A Uniform Double Standard

Eldest attends a school with a uniform, and I love it.  In September, October, May and June, he’s in khaki shorts and a navy blue polo shirt.  Easy and casual.  From November to April, he wears grey slacks, a belt, a white shirt and a school tie.  There’s a navy blazer, too, for special days.  Easy and crisp.

The uniform does everything it’s supposed to do: he looks good in it, it takes the thinking out of what to wear, it makes the kids look as crisp as can be expected for teen boys, it demarcates the school day as a time of work, it makes laundry easier and I don’t have to shop as often.

I love it.  For the boys.

The girls in the middle and upper school have to wear skirts and knee socks and, frankly, I don’t think anyone over the age of 10 should be in knee socks and a skirt.  It’s ridiculous.  The uniform, which is supposed to take how you look out of the equation, becomes about how to pull off a skirt and knee socks without looking ridiculous.  I would not want to appear in public in one.  Skirts, especially knee-length or shorter skirts, require a certain demure disposition that I have no time for.  Skirts require a level of prim and proper that makes the freedom of pants look all the more appealing.  I’d be happier to see all the students in pants all the time.  (It’s telling that when I looked for illustrations for this post, my search turned up more sexualized images of girls in uniform than I care to mention.)

So, while I love the freedom that the uniform gives me as the parent of a boy, I hate the way that a uniform skirt limits the freedom of the girls who have to wear it.

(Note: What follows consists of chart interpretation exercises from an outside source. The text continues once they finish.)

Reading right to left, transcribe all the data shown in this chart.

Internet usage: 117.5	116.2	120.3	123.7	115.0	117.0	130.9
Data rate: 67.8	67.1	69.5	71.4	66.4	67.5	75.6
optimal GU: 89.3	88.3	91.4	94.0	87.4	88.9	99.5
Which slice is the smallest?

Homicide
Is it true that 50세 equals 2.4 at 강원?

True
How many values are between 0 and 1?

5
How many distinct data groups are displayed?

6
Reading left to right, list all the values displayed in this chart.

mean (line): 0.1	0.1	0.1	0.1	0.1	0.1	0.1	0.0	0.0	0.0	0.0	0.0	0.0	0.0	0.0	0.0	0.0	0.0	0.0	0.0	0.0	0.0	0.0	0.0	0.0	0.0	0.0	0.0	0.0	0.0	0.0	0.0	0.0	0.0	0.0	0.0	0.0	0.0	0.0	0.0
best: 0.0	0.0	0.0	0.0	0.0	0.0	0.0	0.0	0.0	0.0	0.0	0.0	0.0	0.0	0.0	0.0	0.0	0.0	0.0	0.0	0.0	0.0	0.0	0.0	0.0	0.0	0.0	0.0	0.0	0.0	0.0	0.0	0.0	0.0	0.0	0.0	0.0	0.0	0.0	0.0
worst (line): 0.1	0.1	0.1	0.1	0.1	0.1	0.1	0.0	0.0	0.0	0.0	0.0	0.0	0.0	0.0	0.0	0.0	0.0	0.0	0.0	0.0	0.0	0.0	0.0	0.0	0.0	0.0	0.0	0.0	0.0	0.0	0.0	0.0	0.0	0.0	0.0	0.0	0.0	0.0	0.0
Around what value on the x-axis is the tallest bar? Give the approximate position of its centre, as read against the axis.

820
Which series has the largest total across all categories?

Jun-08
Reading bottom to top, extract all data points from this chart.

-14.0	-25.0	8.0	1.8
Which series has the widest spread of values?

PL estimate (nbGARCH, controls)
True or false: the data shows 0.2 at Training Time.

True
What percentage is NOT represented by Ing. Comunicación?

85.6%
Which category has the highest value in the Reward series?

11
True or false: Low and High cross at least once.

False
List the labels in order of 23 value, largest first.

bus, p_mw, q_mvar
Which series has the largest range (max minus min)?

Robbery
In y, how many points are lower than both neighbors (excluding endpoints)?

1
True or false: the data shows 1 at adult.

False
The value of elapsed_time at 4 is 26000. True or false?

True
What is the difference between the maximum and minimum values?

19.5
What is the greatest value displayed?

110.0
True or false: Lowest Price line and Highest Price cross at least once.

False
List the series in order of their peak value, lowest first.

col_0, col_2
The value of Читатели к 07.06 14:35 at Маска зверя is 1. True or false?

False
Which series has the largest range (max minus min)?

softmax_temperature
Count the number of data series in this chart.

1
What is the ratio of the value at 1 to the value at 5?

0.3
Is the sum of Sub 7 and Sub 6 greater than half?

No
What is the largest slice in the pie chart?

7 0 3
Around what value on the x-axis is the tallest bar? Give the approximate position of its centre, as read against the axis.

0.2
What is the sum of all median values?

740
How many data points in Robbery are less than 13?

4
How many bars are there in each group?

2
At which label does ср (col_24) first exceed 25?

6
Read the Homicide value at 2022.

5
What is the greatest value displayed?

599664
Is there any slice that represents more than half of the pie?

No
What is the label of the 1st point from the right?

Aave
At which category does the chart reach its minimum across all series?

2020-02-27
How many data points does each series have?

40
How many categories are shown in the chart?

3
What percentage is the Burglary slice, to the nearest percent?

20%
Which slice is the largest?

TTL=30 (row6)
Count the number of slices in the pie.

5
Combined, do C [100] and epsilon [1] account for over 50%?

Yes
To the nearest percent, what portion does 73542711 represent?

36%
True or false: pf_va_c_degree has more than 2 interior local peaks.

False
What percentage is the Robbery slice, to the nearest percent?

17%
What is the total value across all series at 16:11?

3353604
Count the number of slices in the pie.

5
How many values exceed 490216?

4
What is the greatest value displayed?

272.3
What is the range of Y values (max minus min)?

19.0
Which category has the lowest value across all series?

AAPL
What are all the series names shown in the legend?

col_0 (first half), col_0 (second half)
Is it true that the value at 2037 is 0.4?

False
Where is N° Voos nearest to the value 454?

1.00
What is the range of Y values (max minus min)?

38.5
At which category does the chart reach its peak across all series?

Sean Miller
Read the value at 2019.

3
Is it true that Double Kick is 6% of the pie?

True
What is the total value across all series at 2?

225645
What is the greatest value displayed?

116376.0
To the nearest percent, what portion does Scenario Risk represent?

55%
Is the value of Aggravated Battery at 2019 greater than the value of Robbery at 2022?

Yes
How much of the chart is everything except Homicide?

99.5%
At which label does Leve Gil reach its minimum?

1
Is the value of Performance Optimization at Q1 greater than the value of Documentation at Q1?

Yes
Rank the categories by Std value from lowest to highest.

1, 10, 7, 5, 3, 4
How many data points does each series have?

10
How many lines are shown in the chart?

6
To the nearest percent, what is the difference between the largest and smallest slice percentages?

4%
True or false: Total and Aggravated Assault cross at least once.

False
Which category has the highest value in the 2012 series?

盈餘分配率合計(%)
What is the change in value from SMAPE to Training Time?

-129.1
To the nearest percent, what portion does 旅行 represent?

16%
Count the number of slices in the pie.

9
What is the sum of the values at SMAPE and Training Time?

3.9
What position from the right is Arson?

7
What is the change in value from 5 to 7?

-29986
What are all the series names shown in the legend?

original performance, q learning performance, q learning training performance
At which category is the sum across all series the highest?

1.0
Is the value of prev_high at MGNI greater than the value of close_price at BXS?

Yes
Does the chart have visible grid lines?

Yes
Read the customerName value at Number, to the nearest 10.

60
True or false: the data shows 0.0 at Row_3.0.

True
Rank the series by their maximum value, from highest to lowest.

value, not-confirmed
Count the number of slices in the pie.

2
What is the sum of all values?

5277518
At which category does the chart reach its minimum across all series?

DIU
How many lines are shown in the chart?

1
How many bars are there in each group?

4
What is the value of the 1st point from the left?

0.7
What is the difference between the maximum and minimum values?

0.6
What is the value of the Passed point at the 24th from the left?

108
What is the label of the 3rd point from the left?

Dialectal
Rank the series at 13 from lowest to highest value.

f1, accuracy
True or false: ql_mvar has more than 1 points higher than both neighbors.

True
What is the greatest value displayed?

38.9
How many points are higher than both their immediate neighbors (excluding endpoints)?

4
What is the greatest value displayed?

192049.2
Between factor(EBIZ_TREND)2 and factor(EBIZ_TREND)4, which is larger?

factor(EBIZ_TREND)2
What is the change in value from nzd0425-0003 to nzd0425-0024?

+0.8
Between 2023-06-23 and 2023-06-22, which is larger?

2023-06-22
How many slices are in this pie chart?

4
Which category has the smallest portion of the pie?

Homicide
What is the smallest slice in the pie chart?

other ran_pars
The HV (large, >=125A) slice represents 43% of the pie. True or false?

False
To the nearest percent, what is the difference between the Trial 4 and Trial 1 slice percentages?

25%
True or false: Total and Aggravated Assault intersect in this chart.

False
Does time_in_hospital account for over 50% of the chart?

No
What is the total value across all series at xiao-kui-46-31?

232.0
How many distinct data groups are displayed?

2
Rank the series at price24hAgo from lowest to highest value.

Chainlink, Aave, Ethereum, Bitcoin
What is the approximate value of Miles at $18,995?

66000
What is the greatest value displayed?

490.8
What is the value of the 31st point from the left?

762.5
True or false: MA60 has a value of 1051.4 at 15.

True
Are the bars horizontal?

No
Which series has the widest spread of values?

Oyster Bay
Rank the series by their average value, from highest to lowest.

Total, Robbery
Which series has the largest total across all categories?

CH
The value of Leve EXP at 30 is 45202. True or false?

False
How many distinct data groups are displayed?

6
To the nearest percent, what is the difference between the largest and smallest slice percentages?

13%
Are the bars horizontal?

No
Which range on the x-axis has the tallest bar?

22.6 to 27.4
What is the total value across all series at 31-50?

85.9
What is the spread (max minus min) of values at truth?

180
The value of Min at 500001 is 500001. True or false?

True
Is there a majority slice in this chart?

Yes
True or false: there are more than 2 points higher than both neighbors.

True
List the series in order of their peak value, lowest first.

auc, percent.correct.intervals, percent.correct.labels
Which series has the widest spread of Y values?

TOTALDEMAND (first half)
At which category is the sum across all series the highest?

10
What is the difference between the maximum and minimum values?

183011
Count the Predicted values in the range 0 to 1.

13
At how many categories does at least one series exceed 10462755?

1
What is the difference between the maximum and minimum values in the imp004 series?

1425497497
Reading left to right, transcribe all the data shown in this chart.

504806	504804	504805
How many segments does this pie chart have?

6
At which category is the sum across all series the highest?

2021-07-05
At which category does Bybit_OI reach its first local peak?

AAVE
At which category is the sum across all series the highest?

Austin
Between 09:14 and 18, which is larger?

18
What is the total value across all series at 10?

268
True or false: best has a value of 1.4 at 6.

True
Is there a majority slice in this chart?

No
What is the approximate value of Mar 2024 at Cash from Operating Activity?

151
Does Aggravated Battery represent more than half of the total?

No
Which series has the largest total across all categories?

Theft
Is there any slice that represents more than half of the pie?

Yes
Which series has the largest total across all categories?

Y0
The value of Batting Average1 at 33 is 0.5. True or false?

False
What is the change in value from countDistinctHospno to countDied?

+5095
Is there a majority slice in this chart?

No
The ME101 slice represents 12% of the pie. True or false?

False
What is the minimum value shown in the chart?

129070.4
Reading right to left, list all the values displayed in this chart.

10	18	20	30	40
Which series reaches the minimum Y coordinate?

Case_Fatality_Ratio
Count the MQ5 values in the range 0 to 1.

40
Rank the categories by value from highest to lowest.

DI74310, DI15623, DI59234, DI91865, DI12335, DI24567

A uniform double standard.



3 thoughts on “A Uniform Double Standard

  1. I also have a love/hate relationship with uniforms and dress codes. I think that teaching children to dress appropriately for the work place is what we should be doing by the time they are in middle school and high school. Not suits and ties, but business casual, khakis, polo shirts, nice blouses and skirts (if they choose). If it is appropriate for work it is appropriate for school should be what we are teaching them so when they do get a job we don’t have to make HR recommendations like no t-shirts with words or ripped jeans are to be worn in the work place.

    • In the UK that whole “dress for work” thing kicks in for most school 6th forms (age 16+)…or at least it used to. I think some places have become a bit more casual now to match the further education colleges – it goes along with things like calling teachers by their first names (which I think is a little bit too casual while still in “secondary school”)

  2. Is it really a double standard to have a “traditional” gender-based uniform? It is probably outdated (losts of schools now give girls the option of either pants or a skirt), but the schools are enforcing the same gender rules on both the boys (I’m assuming they can’t opt for a skirt/dress) and the girls.
    However, yes knee socks on teenagers sounds ridiculous!